Last weekend, David and I went to his sister's house for one of our nephew's birthday party. When the party was over, several of us went grapefruit picking. David's sister lives next to a grove of grapefruit trees that we assume doesn't belong to anyone because the ground is overgrown with thorny bushes and there are several overripe grapefruits decomposing under each tree. At any rate, we picked to our collective hearts' content. I picked one of each of the three varieties of grapefruit, but my father-in-law went a bit overboard and gave half of his loot to me, despite my protests that I'm the only one in the apartment who eats grapefruit and that the fruit will go bad when we leave to visit my family in a week. He insisted that they would keep, and this is how I ended up with a plastic bag so full of grapefruit that it's bursting at the seams.
A freakishly large grapefruit
I could probably be happy eating them broiled every morning, but I decided that I wanted to experiment with the grapefruit. Grapefruit is a fruit that doesn't show up very often in baked treats, probably because of its slightly bitter taste or because its zest isn't as pungent as that of lemons and oranges. I briefly considered recreating the Hollywood grapefruit cake, but layer cakes can be time consuming and aren't as easy to share (and boy, did I want to share - I've eaten way too much cake this week). After some consideration, I decided to do a variation of my family's favorite treat: chiffon cake.
Chiffon cakes are a lot lighter than their butter-based counterparts, but not quite as airy as angel food cake. I was a bit worried that they wouldn't turn out well, as I usually have a lot of trouble beating egg whites to stiff peaks. I've read so many tutorials that I should be able to do it with my eyes closed, but I guess that baking, as with most things, requires not only knowledge of theory, but lots and lots of practice. I can usually get the egg whites to stiff peaks, but then they separate for some reason. The top of the bowl would be foamy, but there would be liquid underneath. I'm still not sure why this happens - perhaps I've been overbeating them? At any rate, this is the first time I've beaten cream of tartar and sugar into the egg whites, and it really made a difference - the egg whites didn't separate this time! Yay!

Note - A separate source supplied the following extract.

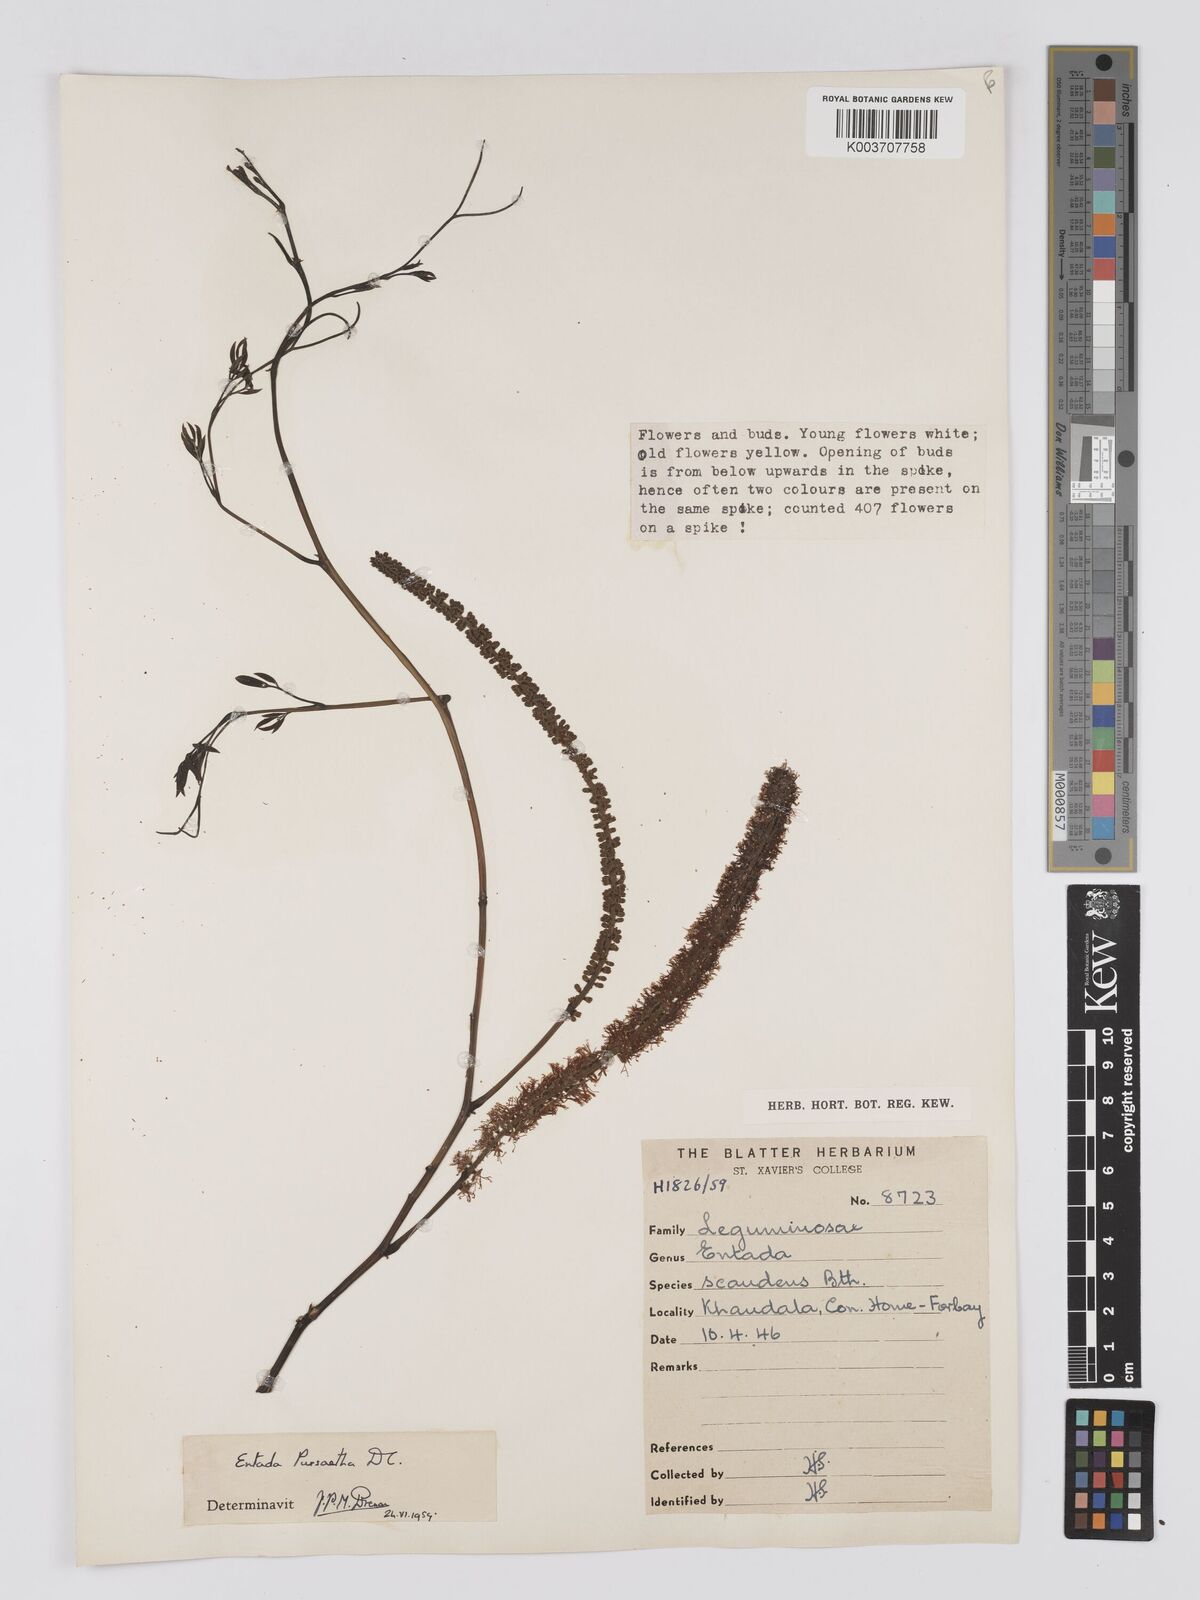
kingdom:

I loved these cupcakes. They're light and airy, and not too sweet. The grapefruit flavor came through in the cupcakes, but it was really mild and subdued. David really liked the cupcakes a lot, and he doesn't even like grapefruit! We tried eating them with several different toppings. My favorite way to eat them was after dipping the top into granulated sugar. I really liked the crunch of biting into them and the little bit of extra sweetness it provided. I also liked them sprinkled with a little bit of powdered sugar. I tried piping some white chocolate cream cheese icing (leftover from the stuffed strawberries) onto the cupcakes, and while I thought that it slightly overpowered the cupcakes' flavor, my coworkers liked the frosted cupcakes best.
Grapefruit Chiffon Cupcakes
Makes about 40 cupcakes
2 1/2 cup cake flour
1 1/2 cup sugar + 3 tablespoons, divided
1 tablespoon baking powder
1/2 teaspoon salt
1/2 cup vegetable oil
8 eggs, room temperature
3/4 cup fresh grapefruit juice
2 tablespoons grapefruit zest
1/2 teaspoon cream of tartar
Preheat oven to 325 degrees. Line muffin tins with cupcake liners.
Separate the eggs into whites and yolks. Set the whites aside in a large, clean bowl.
In another large bown, whisk egg yolks with 3/4 cup + 3 tablespoons sugar, until pale yellow and smooth. Whisk in oil, juice, and zest until combined. Sift in flour, baking powder, and salt; stir until throughly combined. The batter should be thick, and fall in thick ribbons.
Using an electric mixer, beat the eggs until foamy. Add the cream of tartar, and beat until soft peaks form. Slowly add the remaining sugar, little at a time, until stiff glossy peaks form.
Stir in 1/4 of the egg white mixture to the grapefruit batter, to lighten it up. Fold in the remaining egg whites gently until no streaks remain. The batter should be light and foamy.
Divide batter between muffin tins, filling each one almost to the top. Bake for 20-25 minutes.